In case you missed it, there was an excellent article written by Kristen Hallam from Bloomberg News about the increased use of iris biometrics for patient identification in healthcare to help fight medical identity theft, eliminate duplicate medical records, raise patient safety levels, reduce data breaches, and prevent fraud. In the article, Ms. Hallam points out that healthcare providers all around the world are increasingly discovering the benefits of using iris biometrics for patient identification as they search for technology solutions to curb the patient safety perils of fraud, identity theft, and data breaches.

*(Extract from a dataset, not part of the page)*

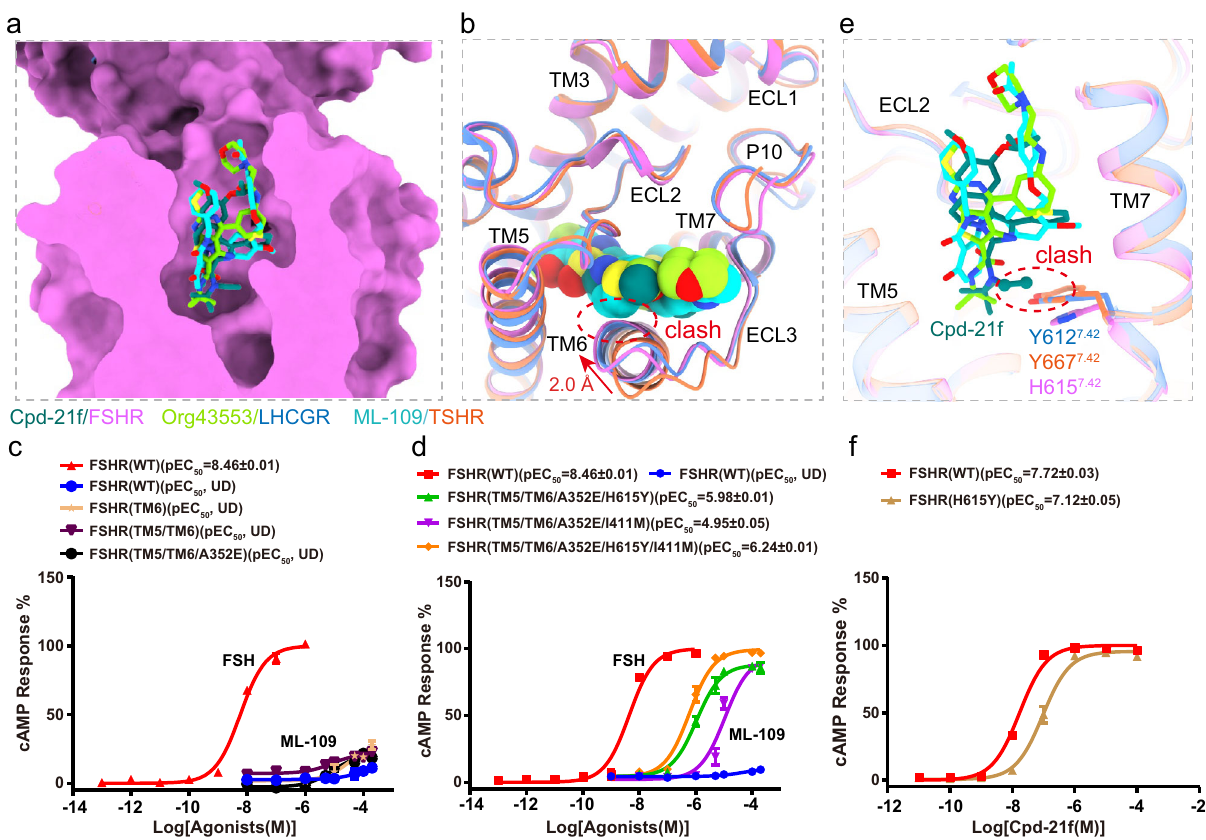
Fig. 5 | Structural basis of allosteric agonist selectivity for FSHR. a Structural comparison of Cpd-21f binding pocket in the FSH-FSHR-Gs complex with the Org43553 binding pocket in the CG-LHCGR-Gs complex, and ML-109 binding pocket in the TSH-TSHR-Gs complex. b Structural comparison of the binding pockets in FSHR and LHCGR TMDs. The clashes between ML-109 and the extra- cellular side of TM6 of FSHR and LHCGR are highlighted in red circles. The shift between FSHR TM6 and TSHR TM6 was measured at residues S594 in FSHR and S646 in TSHR. c , d Concentration-response curves for WT and mutated FSHR. The representative concentration-response curves from three independent experi- ments were shown. WT refers to wild type receptor; TM6 means swapping of the extracellularportionofFSHRTM6(residues591 – 599)withthecorrespondingTSHR TM6 region (residues 643 – 651); TM5/TM6 means the replacement of the extra- cellularportionsofbothTM5andTM6fromFSHR(residues527 – 536/591 – 599)with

Among the key findings in the article:
- Colorado-based Acuity Market Intelligence forecast predicts that the use of biometrics in healthcare will increase about 20 percent a year to almost $11 billion by 2017
- Iris is the preferred biometric patient identification modality over fingerprint and other hardware because it does not require physical contact by a patient thus supporting hospital infection control initiatives
- Biometrics for patient identification do not require a patient to physically carry any ID card or documentation with them when visiting a medical facility — this prevents swapping and sharing of medical insurance
- Data breaches and subsequent medical identity theft are increasing in healthcare — using biometrics for patient identification helps to lower that possibility and help keep patients safe
- Iris biometric patient identification systems are less expensive than you may think — technology refinements have helped to lower the cost
- Biometrics is not a foolproof way to eliminate medical identity theft — data breaches committed by employees are still a risk
- The U.K. has a growing phenomenon called “shame-based theft in which a patient who doesn’t want his illness to be known seeks care using someone else’s identity
- The iris has so many features that it’s 100,000 times more resistant to false identification than face recognition
- Iris biometrics patient identification systems do not use lasers to scan an eye — instead a high powered digital camera that takes digital pictures of the iris using low-power light-emitting diodes, known as LED lighting is used to capture a photo
A lot of great information about the rising prominence of iris biometrics for patient identification appears in the article including interviews, quotes, and sound bites from the World Privacy Forum, Aoptix, and our own CEO/Founder Mizan Rahman. Special thanks to Kristen Hallam for taking the time to research and write such a informative article!
What other advantages can using biometrics for patient identification bring to the healthcare market?